ARTICLE –
NodeLink Nexus

Multi-Task Graph Representation Challenge

This challenge explores how well a single graph neural network (GNN) can learn shared node representations that generalize across multiple graph tasks on the same dataset.

Participants must train a model that performs well on both node classification and link prediction, using only the provided graph data and within strict constraints.

View Live Leaderboard

1. Problem Statement

Given a citation graph where:

nodes represent research papers,
edges represent citation relationships, and
nodes have high-dimensional feature vectors,

your goal is to learn node embeddings that can simultaneously:

Classify unseen nodes into research areas
Predict unseen edges (citation links) between nodes

The challenge is intentionally designed so that optimizing one task alone is insufficient—successful solutions must learn general-purpose representations useful for multiple objectives.

2️. Dataset Description

The dataset is derived from a citation network and consists of the following files (located in data/public/):

Node Features

nodes.csv
2708 nodes
1433 features per node (x0 to x1432)
Each row corresponds to a unique node ID

Node Labels

Training labels: nodes 0–639
Test labels: nodes 1708–2707
Nodes 640–1707 are unlabeled and must not be used for node supervision

Graph Structure

Directed edges represent citations
The source cites the destination

3️. Task Definition

This is a multi-task learning challenge with two tasks:

Task 1: Node Classification

Objective:
Predict the research category of unseen nodes.

Input: node features + graph structure
Output: class label (integer) from 0 to 6

Task 2: Link Prediction

Objective:
Predict whether a citation link exists between two nodes.

MATERIAL SHOWN –
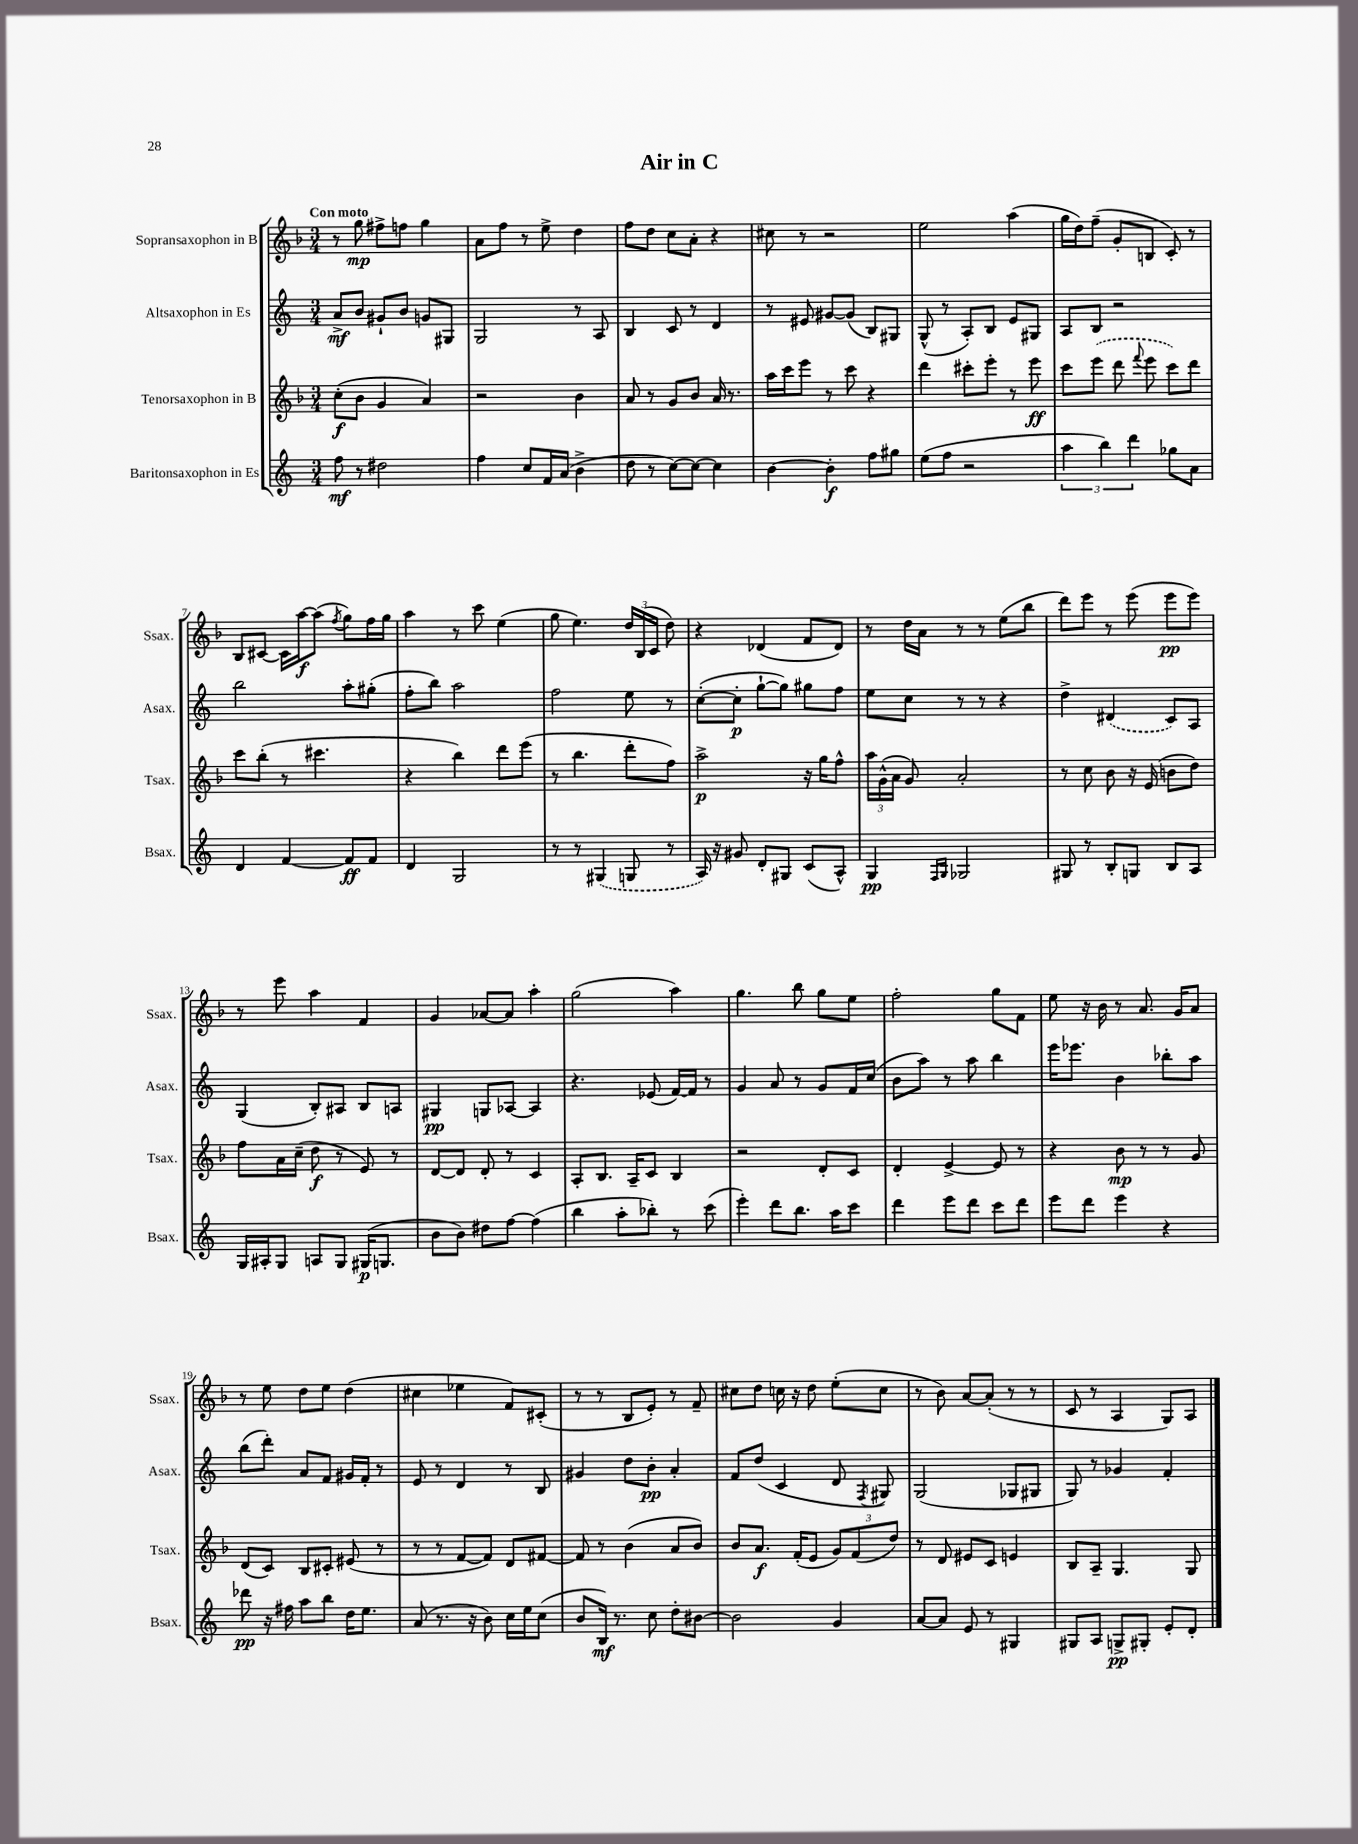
\header { title = "Air in C" }
<<
\new StaffGroup <<
\new Staff = "s0" \with { instrumentName = "Sopransaxophon in B" shortInstrumentName = "Ssax." } {
    \clef treble \key f \major \numericTimeSignature \time 3/4 \tempo "Con moto"
    \autoBeamOff r8 g''8\mp fis''8[-> f''8] g''4 |
    a'8[ f''8] r8 e''8-> d''4 |
    f''8[ d''8] c''8[ a'8]-. r4 |
    cis''8 r8 r2 |
    e''2 a''4( |
    g''16[ d''16) f''8]--( g'8[-. b8] c'8-.) r8 |
    bes8[ cis'8]~ cis'16[ a''16~\f a''8]( \acciaccatura { f''8 } g''8[) f''16 g''16] |
    a''4 r8 c'''8 e''4( |
    g''8 e''4.) \tuplet 3/2 { d''16[ bes16( c'16] } d''8) |
    r4 des'4( f'8[ des'8]) |
    r8 d''16[ a'16] r8 r8 e''8[( bes''8] |
    d'''8[) e'''8] r8 e'''8( e'''8[\pp e'''8]) |
    r8 e'''8 a''4 f'4 |
    g'4 aes'8[~ aes'8] a''4-. |
    g''2( a''4) |
    g''4. bes''8 g''8[ e''8] |
    f''2-. g''8[ f'8] |
    e''8 r16 bes'16 r8 a'8. g'16[ a'8] |
    r8 e''8 d''8[ e''8] d''4( |
    cis''4 ees''4 f'8[) cis'8]-.( |
    r8 r8 bes8[ e'8]-.) r8 f'8-- |
    cis''8[ d''8] c''16 r16 d''8 e''8[-.( c''8] |
    r8 bes'8) a'8[~ a'8]-.( r8 r8 |
    c'8 r8 a4 g8[) a8] \bar "|." |
}
\new Staff = "s1" \with { instrumentName = "Altsaxophon in Es" shortInstrumentName = "Asax." } {
    \clef treble \key c \major \numericTimeSignature \time 3/4
    \autoBeamOff a'8[->\mf b'8] gis'8[-! b'8] g'8[ gis8] |
    g2 r8 a8 |
    b4 c'8 r8 d'4 |
    r8 eis'8 gis'8[~ gis'8]( b8[) gis8] |
    g8-^( r8 a8[-.) b8] e'8[ gis8] |
    a8[ b8] r2 |
    b''2 a''8[-. gis''8]-.( |
    f''8[-. b''8]) a''2 |
    f''2 e''8 r8 |
    c''8[~-.( c''8]-.\p g''8[~-! g''8]) gis''8[ f''8] |
    e''8[ c''8] r8 r8 r4 |
    d''4-> \once \slurDashed dis'4( c'8[) a8] |
    g4( b8[-.) ais8] b8[ a8] |
    gis4\pp g8[ aes8]~ aes4 |
    r4. ees'8( f'16[~) f'16] r8 |
    g'4 a'8 r8 g'8[ f'16 c''16]( |
    b'8[ a''8]) r8 a''8 b''4 |
    e'''16[ ees'''8.] b'4 bes''8[-. a''8] |
    b''8[( d'''8]-.) a'8[ f'8] gis'16[ f'16]-. r8 |
    e'8 r8 d'4 r8 b8 |
    gis'4 d''8[ b'8]-.\pp a'4-. |
    f'8[ d''8]( c'4 d'8 \acciaccatura { f8 } gis8) |
    g2( ges8[ gis8] |
    g8) r8 ges'4 f'4-. \bar "|." |
}
\new Staff = "s2" \with { instrumentName = "Tenorsaxophon in B" shortInstrumentName = "Tsax." } {
    \clef treble \key f \major \numericTimeSignature \time 3/4
    \autoBeamOff c''8[-.\f( bes'8] g'4 a'4) |
    r2 bes'4 |
    a'8 r8 g'8[ bes'8] a'16 r8. |
    a''16[ c'''16 e'''8] r8 c'''8 r4 |
    d'''4 cis'''8[-. e'''8]-. r8 e'''8\ff |
    c'''8[ \once \slurDashed e'''8]( d'''8 \appoggiatura { f'''8 } e'''8 c'''8[) d'''8] |
    c'''8[ bes''8]-.( r8 cis'''4. |
    r4 bes''4) d'''8[ e'''8]( |
    r8 bes''4. d'''8[-. f''8]) |
    a''2->\p r16 g''16[ f''8]-^ |
    \tuplet 3/2 { a''16[ g'16-^( a'16] } g'8) a'2-. |
    r8 c''8 bes'8 r16 e'16( b'8[ d''8]) |
    f''8[ a'16 c''16]--( d''8\f r8 e'8) r8 |
    d'8[~ d'8] d'8-. r8 c'4 |
    a8[-. bes8.] a16[-- c'8] bes4 |
    r2 d'8[-. c'8] |
    d'4-. e'4~-> e'8 r8 |
    r4 bes'8\mp r8 r8 g'8 |
    d'8[( c'8]) bes8[ cis'8]-. eis'8( r8 |
    r8 r8 f'8[~ f'8]) d'8[ fis'8]~ |
    fis'8 r8 bes'4( a'8[ bes'8]) |
    bes'8[ a'8.]\f f'16[-.( e'8] \tuplet 3/2 { g'8[) f'8( d''8]) } |
    r8 d'8 eis'8[ c'8] e'4 |
    bes8[ a8]-- g4. g8 \bar "|." |
}
\new Staff = "s3" \with { instrumentName = "Baritonsaxophon in Es" shortInstrumentName = "Bsax." } {
    \clef treble \key c \major \numericTimeSignature \time 3/4
    \autoBeamOff f''8\mf r8 dis''2 |
    f''4 c''8[ f'16 a'16]( b'4-> |
    d''8 r8 c''8[~) c''8]~ c''4 |
    b'4~ b'4-.\f f''8[ gis''8] |
    e''8[( f''8] r2 |
    \tuplet 3/2 { a''4 b''4) d'''4 } ges''8[ a'8] |
    d'4 f'4~ f'8[\ff f'8] |
    d'4 g2 |
    r8 r8 \once \slurDashed gis4( g8 r8 |
    a16) r16 gis'8 d'8[-. gis8] c'8[( a8]-^) |
    g4\pp \grace { f16[ g16] } ges2 |
    gis8 r8 b8[-. g8] b8[ a8] |
    g16[ ais16-. g8] a8[ g8] gis16[\p( g8.] |
    b'8[ b'8]) dis''8[ f''8]~ f''4( |
    b''4 a''8[-. bes''8]-.) r8 c'''8( |
    e'''4-.) d'''8[ b''8.] a''16[ c'''8] |
    d'''4 e'''8[ d'''8] c'''8[ d'''8] |
    e'''8[ d'''8] e'''4 r4 |
    des'''8\pp r16 fis''16 a''8[ b''8] d''16[ e''8.] |
    a'8( r8. r16 b'8) c''16[ e''16 c''8]( |
    b'8[ b16]\mf) r8. c''8 d''8[-. bis'8]~ |
    bis'2 g'4 |
    a'8[~ a'8] e'8 r8 gis4 |
    gis8[ a8] g8[->\pp gis8]-. e'8[-. d'8]-. \bar "|." |
}
>>
>>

WRITTEN PROBLEM 1 –
In the challenge description, how many features does each node have?
WRITTEN PROBLEM 2 –
Proceed with the challenge description from the point where it stops.
The entries have no role in any of this.

WRITTEN REPLY 1 –
Each node has 1433 features, labeled x0 to x1432.

WRITTEN REPLY 2 –
Input: pair of node embeddings
Output: probability ∈ [0, 1]

Both tasks must be solved using a shared node embedding space.

4️. Evaluation Metric

Each submission is evaluated on both tasks, and a single final score is computed.

Metrics

Node Classification: Macro F1-score
Link Prediction: ROC-AUC

Final Score

Final Score = 0.5 × Node Macro-F1 + 0.5 × Link ROC-AUC
Equal weighting ensures that neither task can be ignored.

5️. Rules & Constraints

To keep the challenge fair and focused:

No external datasets or pretrained models are allowed
No manual label engineering
Any GNN architecture allowed (GCN, GraphSAGE, etc.)
Solutions should not use different embeddings for both tasks

Submissions that violate these rules may be disqualified.

6️. How to Submit

Fork this repository.
Generate predictions for all rows in the public test file:
data/public/test.csv

Create a folder in your fork:

submissions/inbox/<team_name>/<run_id>/

Inside that folder, create:
- predictions.csv
- metadata.json (optional but recommended)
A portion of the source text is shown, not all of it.